**SELECTED PASSAGE**
──────
What is there on which to evaluate Furey and his readiness to address the major economic threats that must be dealt with in the next four-year term of Government?  His quietness regarding a $2 billion deficit this fiscal year and the steady as she goes relations with labour unions don’t exactly herald a leader with the grit needed to manage a Province that is rapidly running run out of options.  

The Liberal rate mitigation plan, while released by Furey’s predecessor, is now his plan.  It contains numerous flaws, it will fail, wreak maximum economic damage, and limit potential Federal involvement in Muskrat restructuring.  It does not challenge or correct the misdoings of previous administrations – only by changing Muskrat to a totally unregulated GBE can that happen.  Unless Furey revamps Muskrat strategy in this fashion, then he is committed to blindly driving the Province straight off a cliff.

Electing a Conservative Government, which polls indicate is very unlikely, would prove equally disastrous.  Their rate mitigation plan is equally non-apologetic, over-optimistic and a thorough waste of scarce capital.  The new campaign slogan to be a “job-creating machine” invokes fear of repeating the Muskrat folly of jobs at any cost because it wins elections.  That would be intentionally driving off the cliff hoping to land on the other side.
──────
**PROVIDED DATA**
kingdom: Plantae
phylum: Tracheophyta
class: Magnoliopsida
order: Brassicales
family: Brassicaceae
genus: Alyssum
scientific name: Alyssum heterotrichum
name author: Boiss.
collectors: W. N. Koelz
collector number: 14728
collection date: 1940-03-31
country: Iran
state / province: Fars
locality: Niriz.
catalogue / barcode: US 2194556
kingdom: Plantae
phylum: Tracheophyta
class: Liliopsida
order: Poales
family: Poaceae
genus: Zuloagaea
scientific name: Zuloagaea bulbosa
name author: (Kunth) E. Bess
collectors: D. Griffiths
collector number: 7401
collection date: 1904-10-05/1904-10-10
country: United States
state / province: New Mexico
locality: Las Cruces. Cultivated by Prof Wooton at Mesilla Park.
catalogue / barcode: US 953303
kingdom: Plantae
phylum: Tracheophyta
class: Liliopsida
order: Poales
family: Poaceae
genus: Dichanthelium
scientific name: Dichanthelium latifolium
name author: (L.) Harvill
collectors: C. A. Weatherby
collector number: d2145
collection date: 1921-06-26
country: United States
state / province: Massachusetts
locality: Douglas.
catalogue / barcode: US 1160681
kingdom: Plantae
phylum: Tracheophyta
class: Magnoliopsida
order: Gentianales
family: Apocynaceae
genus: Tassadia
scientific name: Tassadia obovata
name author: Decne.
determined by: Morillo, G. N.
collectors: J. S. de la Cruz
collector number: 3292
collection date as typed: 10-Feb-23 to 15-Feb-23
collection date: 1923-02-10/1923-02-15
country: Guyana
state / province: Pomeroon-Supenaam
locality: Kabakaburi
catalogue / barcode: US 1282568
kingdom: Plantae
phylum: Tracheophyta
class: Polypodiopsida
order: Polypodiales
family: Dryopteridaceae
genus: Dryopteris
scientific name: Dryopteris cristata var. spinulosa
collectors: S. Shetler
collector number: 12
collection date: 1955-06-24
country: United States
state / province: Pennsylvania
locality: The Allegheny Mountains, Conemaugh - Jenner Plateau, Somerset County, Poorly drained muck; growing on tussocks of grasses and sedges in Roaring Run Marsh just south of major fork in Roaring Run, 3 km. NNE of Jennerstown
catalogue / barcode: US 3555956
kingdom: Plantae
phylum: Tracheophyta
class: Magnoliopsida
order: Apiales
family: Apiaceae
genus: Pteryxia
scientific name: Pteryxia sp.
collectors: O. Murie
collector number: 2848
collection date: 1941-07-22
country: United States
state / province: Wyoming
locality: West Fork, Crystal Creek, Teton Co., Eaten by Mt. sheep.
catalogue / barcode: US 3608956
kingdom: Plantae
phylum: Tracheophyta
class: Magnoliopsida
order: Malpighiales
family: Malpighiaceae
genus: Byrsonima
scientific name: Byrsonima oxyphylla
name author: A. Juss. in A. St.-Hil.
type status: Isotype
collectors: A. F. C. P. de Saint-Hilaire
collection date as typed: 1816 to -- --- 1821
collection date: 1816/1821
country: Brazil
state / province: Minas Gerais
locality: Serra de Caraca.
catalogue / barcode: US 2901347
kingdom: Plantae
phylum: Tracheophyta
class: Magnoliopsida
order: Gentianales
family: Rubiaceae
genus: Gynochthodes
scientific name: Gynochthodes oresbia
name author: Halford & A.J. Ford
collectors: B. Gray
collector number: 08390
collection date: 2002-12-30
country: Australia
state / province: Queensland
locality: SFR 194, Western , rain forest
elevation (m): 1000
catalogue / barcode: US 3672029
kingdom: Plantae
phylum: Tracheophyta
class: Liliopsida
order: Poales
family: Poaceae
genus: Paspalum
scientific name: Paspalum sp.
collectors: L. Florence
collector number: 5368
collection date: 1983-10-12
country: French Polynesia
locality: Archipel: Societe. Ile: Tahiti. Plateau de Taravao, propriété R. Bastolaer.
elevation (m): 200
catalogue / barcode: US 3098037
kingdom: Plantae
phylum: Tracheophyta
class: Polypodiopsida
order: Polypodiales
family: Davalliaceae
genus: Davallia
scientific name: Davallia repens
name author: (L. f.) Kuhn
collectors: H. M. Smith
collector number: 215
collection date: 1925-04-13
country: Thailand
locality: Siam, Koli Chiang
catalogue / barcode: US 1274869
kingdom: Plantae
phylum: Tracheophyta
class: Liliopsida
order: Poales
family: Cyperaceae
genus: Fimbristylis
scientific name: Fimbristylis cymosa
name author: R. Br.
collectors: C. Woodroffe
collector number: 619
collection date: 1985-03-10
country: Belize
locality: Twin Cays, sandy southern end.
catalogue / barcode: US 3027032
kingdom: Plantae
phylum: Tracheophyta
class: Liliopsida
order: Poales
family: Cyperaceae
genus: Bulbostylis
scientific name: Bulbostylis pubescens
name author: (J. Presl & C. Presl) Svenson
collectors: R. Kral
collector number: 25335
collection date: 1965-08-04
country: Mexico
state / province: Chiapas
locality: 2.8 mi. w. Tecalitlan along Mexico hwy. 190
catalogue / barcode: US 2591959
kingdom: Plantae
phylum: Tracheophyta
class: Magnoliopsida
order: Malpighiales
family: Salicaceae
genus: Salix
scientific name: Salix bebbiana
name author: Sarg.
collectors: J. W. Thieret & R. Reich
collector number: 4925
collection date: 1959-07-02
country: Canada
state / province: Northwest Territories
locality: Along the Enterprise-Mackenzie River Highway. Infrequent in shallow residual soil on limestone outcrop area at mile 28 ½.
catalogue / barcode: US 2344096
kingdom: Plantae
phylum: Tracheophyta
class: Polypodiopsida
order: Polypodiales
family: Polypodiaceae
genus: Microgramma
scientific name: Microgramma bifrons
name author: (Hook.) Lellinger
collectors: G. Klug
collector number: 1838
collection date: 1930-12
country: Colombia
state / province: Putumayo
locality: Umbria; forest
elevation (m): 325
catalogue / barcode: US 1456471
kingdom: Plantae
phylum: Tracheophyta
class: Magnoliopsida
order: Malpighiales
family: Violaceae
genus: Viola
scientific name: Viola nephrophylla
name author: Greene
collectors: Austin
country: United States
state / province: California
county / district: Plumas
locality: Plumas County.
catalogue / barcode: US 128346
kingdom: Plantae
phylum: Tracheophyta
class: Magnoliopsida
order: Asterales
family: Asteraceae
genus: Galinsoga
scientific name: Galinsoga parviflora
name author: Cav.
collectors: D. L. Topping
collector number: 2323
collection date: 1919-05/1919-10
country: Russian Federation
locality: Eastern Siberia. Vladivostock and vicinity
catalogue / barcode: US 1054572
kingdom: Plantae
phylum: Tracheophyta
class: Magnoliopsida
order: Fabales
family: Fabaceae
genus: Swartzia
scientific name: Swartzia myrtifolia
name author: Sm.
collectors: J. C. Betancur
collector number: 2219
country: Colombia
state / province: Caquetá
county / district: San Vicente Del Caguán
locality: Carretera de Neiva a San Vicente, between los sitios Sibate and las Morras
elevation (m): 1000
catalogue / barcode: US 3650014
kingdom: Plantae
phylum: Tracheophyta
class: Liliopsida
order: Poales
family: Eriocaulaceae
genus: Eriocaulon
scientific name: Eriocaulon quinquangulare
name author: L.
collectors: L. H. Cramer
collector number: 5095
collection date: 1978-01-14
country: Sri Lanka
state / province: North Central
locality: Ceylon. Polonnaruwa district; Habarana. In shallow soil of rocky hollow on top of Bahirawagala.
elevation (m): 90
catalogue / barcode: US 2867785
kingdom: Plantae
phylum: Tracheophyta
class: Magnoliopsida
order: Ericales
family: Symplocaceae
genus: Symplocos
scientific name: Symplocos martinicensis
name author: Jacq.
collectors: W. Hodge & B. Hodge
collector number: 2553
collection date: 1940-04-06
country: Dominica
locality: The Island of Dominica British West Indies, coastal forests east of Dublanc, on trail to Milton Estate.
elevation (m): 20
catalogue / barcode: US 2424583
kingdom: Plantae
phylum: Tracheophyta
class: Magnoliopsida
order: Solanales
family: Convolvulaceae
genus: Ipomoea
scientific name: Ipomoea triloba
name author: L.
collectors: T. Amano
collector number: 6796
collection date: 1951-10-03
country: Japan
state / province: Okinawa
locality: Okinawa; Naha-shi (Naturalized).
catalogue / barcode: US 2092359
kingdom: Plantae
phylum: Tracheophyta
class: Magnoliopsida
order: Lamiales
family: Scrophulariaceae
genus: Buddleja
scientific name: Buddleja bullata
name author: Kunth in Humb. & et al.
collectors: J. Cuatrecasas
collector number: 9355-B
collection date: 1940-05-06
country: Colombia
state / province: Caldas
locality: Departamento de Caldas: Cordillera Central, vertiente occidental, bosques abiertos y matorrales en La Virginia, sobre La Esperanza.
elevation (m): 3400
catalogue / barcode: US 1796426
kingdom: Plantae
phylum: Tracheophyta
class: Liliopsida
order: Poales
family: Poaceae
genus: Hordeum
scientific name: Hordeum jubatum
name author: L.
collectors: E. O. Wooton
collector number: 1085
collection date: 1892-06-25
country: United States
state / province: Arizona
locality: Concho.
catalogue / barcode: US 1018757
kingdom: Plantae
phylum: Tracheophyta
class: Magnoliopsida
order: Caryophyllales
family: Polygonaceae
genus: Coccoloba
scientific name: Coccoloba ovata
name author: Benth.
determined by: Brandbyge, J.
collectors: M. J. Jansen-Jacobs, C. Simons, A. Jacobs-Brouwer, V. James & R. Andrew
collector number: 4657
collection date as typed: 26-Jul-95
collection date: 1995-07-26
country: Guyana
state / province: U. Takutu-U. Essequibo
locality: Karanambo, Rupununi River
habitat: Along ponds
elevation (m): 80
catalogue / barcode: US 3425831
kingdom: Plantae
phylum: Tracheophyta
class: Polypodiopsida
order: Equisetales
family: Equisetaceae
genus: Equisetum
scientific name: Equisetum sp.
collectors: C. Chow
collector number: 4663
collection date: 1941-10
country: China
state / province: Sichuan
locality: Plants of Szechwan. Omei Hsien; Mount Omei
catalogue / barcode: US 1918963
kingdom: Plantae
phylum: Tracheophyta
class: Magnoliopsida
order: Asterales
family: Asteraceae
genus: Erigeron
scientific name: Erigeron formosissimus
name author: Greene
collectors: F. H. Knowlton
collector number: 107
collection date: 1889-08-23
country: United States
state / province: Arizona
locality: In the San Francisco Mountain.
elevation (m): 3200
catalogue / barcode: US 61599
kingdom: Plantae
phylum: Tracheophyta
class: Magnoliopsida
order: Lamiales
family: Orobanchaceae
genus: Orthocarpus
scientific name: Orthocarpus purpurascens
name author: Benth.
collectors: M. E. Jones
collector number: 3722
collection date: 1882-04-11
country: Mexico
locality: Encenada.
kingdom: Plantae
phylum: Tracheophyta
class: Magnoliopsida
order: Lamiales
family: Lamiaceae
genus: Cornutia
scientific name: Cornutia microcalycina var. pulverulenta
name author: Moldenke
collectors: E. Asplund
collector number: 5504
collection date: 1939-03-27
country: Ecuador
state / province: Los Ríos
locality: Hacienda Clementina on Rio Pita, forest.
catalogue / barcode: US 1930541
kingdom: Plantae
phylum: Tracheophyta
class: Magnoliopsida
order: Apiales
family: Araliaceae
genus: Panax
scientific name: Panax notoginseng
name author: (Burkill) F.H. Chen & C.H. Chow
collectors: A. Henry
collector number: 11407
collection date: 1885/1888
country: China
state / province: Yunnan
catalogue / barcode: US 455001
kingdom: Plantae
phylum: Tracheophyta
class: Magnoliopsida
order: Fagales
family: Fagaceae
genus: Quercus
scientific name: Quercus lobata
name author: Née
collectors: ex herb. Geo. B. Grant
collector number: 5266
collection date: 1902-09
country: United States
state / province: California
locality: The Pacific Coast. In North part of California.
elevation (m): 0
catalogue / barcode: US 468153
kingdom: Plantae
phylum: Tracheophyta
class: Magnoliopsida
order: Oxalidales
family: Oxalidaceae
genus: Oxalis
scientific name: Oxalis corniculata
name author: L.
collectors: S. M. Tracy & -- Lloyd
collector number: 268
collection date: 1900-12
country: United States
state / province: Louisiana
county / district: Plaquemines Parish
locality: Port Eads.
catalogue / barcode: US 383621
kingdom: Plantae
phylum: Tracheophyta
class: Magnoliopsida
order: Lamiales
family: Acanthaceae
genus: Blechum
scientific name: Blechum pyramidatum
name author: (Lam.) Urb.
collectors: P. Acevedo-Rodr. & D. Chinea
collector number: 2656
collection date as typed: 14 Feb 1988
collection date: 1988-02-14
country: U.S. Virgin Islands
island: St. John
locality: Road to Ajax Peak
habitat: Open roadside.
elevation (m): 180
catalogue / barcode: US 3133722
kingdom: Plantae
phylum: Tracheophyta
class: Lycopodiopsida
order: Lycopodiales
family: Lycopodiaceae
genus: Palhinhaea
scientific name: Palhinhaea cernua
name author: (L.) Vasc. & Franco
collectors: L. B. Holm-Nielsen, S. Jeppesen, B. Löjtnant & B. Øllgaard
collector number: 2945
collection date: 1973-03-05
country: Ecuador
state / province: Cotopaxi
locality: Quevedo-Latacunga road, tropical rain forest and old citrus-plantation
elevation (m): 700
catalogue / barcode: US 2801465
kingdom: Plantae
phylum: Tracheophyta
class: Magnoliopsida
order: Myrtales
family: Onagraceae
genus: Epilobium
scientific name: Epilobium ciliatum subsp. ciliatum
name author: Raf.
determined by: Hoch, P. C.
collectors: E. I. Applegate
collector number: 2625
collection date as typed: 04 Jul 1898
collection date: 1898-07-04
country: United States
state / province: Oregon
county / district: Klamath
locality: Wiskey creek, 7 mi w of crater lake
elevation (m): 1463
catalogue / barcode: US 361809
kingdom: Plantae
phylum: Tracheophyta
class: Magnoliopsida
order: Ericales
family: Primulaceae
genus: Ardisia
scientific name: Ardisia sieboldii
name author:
──────
**WHAT YOU NEED TO DO**
- a) In two sentences, summarize the commentary on Furey and Muskrat.
- b) Render this sentence from the commentary on Furey and Muskrat in Spanish: "Electing a Conservative Government, which polls indicate is very unlikely, would prove equally disastrous."

**ANSWERS GIVEN**
- a) The commentary questions whether Furey has the grit to manage the Province's economic threats, pointing to his quietness about a $2 billion deficit. It argues that the Liberal rate mitigation plan he now owns is flawed and will fail unless Muskrat becomes a totally unregulated GBE, and that electing a Conservative Government would be equally disastrous because its rate mitigation plan is over-optimistic and wasteful.

- b) Elegir un Gobierno conservador, algo que según indican las encuestas es muy improbable, resultaría igualmente desastroso.